To answer your questions in order:

  1. No such time-lock or delay exists in either the BaseFeeManager or the ResourceConstraintManager contracts.

  2. As already mentioned in the original proposal, both the BaseFeeManager and ResourceConstraintManager contain an access list that delegates Offchain Labs the right to make the required calls to change the minimum L2 base fee and relevant parameters for the new gas pricing algorithm. As always, the ArbitrumDAO retains the right to remove the delegation of this power to OCL to act via the standard governance process at any time.

  3. As already mentioned, these privileges are meant to allow Offchain Labs to quickly react and adjust the capacity of each resource dimension on the network as part of our endeavor to continually test, monitor, and safely scale Arbitrum One and Nova. Having a 7-delay plus a cancellation window would artificially delay the length of time between when we believe action is needed and when the changes get executed onchain. This delay could potentially have downsides should circumstances exist that would warrant intervention.

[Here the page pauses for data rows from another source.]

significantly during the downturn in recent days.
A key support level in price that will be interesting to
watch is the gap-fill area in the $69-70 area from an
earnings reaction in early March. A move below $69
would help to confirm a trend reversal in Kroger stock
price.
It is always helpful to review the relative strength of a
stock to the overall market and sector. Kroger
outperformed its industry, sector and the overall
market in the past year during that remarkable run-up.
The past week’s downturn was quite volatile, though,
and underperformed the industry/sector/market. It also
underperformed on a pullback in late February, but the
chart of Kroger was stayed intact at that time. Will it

We hope this answers your questions. We’ve attended 2 ArbitrumDAO proposal discussion calls in the last month (hosted by the OpCo) and would have been able to field these questions in that forum. We’d be more than happy to chat to you and your team if you have further questions.

Thanks

Offchain Labs

1 Like

This forum post has been updated as of today - May 6, 2026.

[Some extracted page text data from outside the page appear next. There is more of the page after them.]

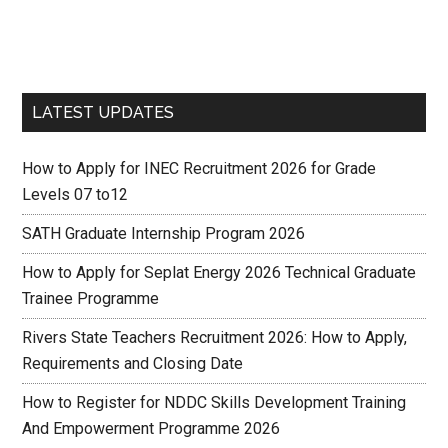
LATEST UPDATES
How to Apply for INEC Recruitment 2026 for Grade
Levels 07 to12
SATH Graduate Internship Program 2026
How to Apply for Seplat Energy 2026 Technical Graduate
Trainee Programme
Rivers State Teachers Recruitment 2026: How to Apply,
Requirements and Closing Date
How to Register for NDDC Skills Development Training
And Empowerment Programme 2026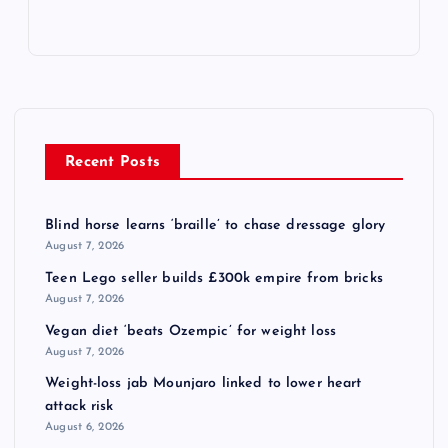
Recent Posts
Blind horse learns ‘braille’ to chase dressage glory
August 7, 2026
Teen Lego seller builds £300k empire from bricks
August 7, 2026
Vegan diet ‘beats Ozempic’ for weight loss
August 7, 2026
Weight-loss jab Mounjaro linked to lower heart
attack risk
August 6, 2026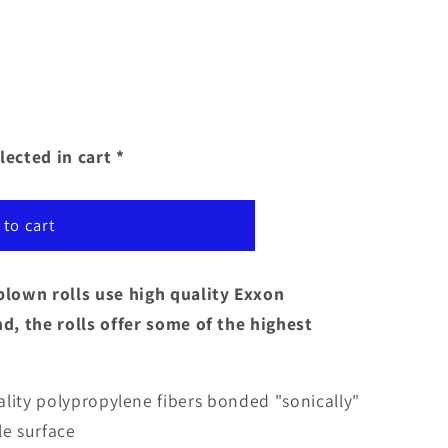
lected in cart *
 to cart
lown rolls use high quality Exxon
, the rolls offer some of the highest
uality polypropylene fibers bonded "sonically"
le surface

Hey krst! Great hearing from you - thank you for your comment and question!

Totally understand your perspective on the compliance-based transaction filtering feature. To help mitigate those potential challenges you cite, this feature is gated behind an ArbOwner call, meaning only the chain owner can enable it. Secondly, there is a 7-day enable delay built in so that in the event that the chain owner enables this feature on a live chain, it will take 7 days to take effect. The development of this feature is part of our endeavor to allow for the Arbitrum platform to be customized and adapted to a variety of both common and novel use cases for blockchain technologies and Ethereum scaling solutions!

Strong support For

My opinion: the proposal is well structured separating the technical upgrade from the policy decision is smart, it lets the network upgrade first then debate the pricing model without holding up progress but the temperature check should be more than a formality, the community needs clear simulations or examples showing how dynamic pricing would behave under stress.